Barreiras linguísticas e de usabilidade

Com exceção de países como Seychelles, Maurício, Tunísia, Quênia, Argélia, Gana, Egito, Namíbia, Líbia e África do Sul, as taxas de analfabetismo ainda são muito altas em todo o continente e a educação nas escolas públicas não é das melhores. As crianças vão à escola em um idioma que não é o deles, é apenas o idioma oficial adotado pelo colonialismo. Tanto conhecimento não é transmitido de forma compreensível aos alunos por meio do currículo escolar oficial. Diante disso, a IA é um conceito muito avançado de compreender. Os problemas do usuário relacionados ao idioma e à funcionalidade são inevitáveis. A Zuri Health no Quênia tem boa usabilidade, pois oferece assistência médica digital em inglês, suaíli e francês. O suaíli é amplamente falado no Quênia e na Tanzânia, é usado na educação, administração, negócios, entretenimento e outras esferas. No entanto, em países como Moçambique e Angola, os idiomas tradicionais não são usados oficialmente no sistema. Com exceção da Bíblia e dos cursos de idiomas, a literatura nas línguas tradicionais é praticamente inexistente. Para que haja uma boa experiência do usuário, soluções avançadas de IA devem ser oferecidas no idioma dominante do usuário.

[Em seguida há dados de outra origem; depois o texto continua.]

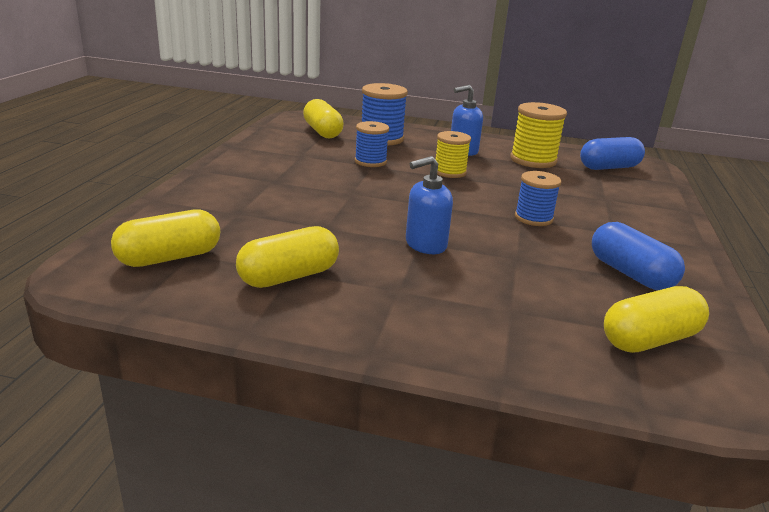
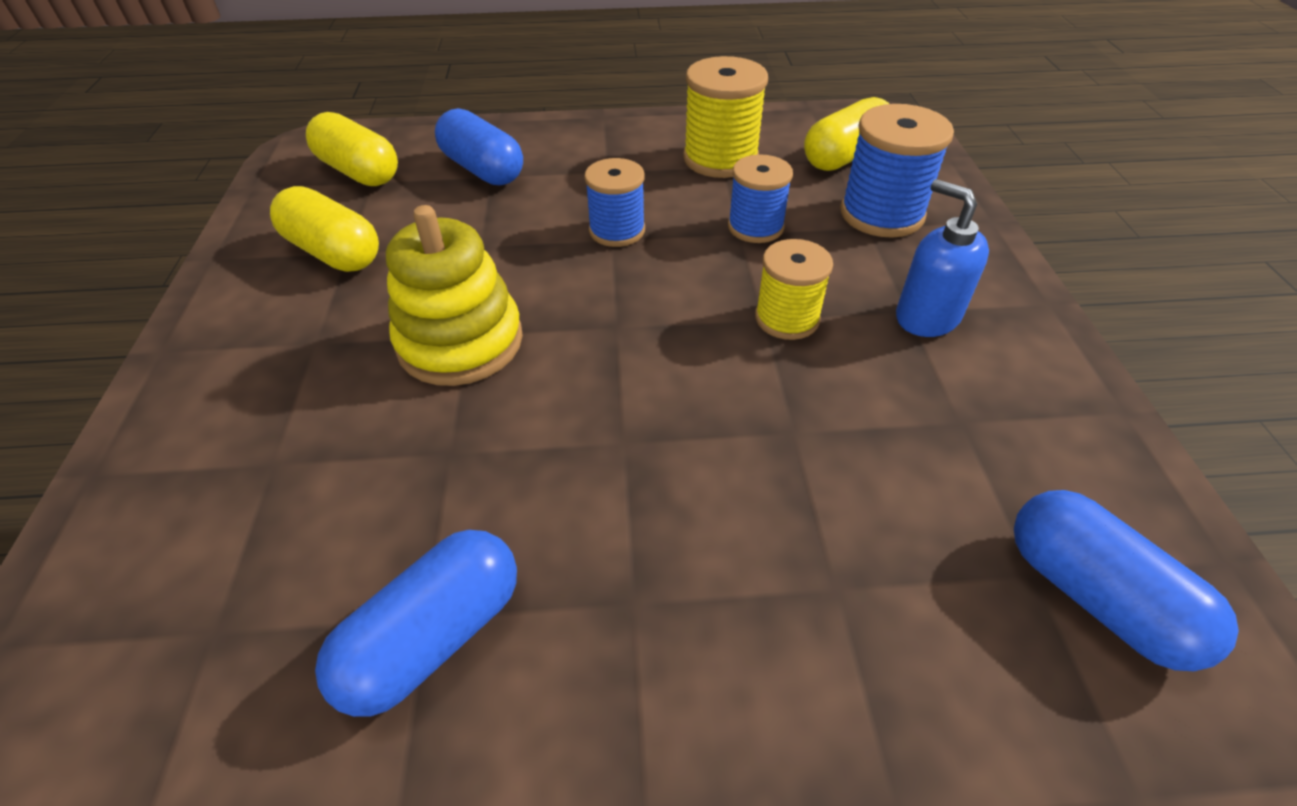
camera: 75 degrees right, 20 degrees up
blue soap dispenser [406,156,453,254] -> yellow stacking toy [386,205,523,386]
yellow spool [510,102,567,168] -> yellow spool moved to [683,56,768,178]
blue spool [515,171,562,226] -> blue spool moved to [584,158,645,247]
yellow capsule [604,286,709,353] -> none
none -> blue capsule [435,108,523,185]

O problema da usabilidade remonta à educação. Não basta que uma solução como a Smartfarm da Zenvus exista se ninguém puder usá-la adequadamente. Os usuários devem ser capazes de operá-lo e realizar a solução básica de problemas. A maioria das pessoas, em qualquer lugar, não entende de tecnologia e, quando você considera as deficiências educacionais e as barreiras linguísticas, isso cria uma parede maior. As estratégias de treinamento devem ser cuidadosamente pensadas antes de tentar soluções modernas abrangentes, como a IA.

Pensamentos finais

Os sistemas de IA estão permeando todos os aspectos da vida, eles estão presentes nos aplicativos e gadgets que usamos. Tudo isso é para fins generalizados, não para resolver problemas nacionais. Para que a IA tenha sucesso, é preciso que haja um ecossistema local vibrante com universidades, formuladores de políticas, start-ups, grandes empresas e parcerias com várias partes interessadas. Embora países como Nigéria, Quênia, Ruanda e África do Sul estejam dando passos notáveis e possam ser considerados centros tecnológicos africanos, isso não é uma realidade na maior parte da África. As pessoas que veem o avanço da IA em outras partes do mundo podem sonhar com ela como uma solução para problemas de educação, saúde, agricultura, manufatura, varejo, comércio e governança em toda a África. Eles devem acordar e cheirar o café, a IA não se manifesta apenas do nada, ela requer recursos humanos altamente competentes, financiamento e dados específicos do setor, big data. Além disso, a questão da ética precisa ser tratada por meio de padrões, procedimentos e políticas. A IA não virá em socorro da África como esmola. Nossos líderes e formuladores de políticas devem começar educando as crianças sobre programação e, de forma lenta, mas constante, reformar o sistema, e talvez a próxima geração crie soluções tecnológicas locais eficazes para os problemas locais.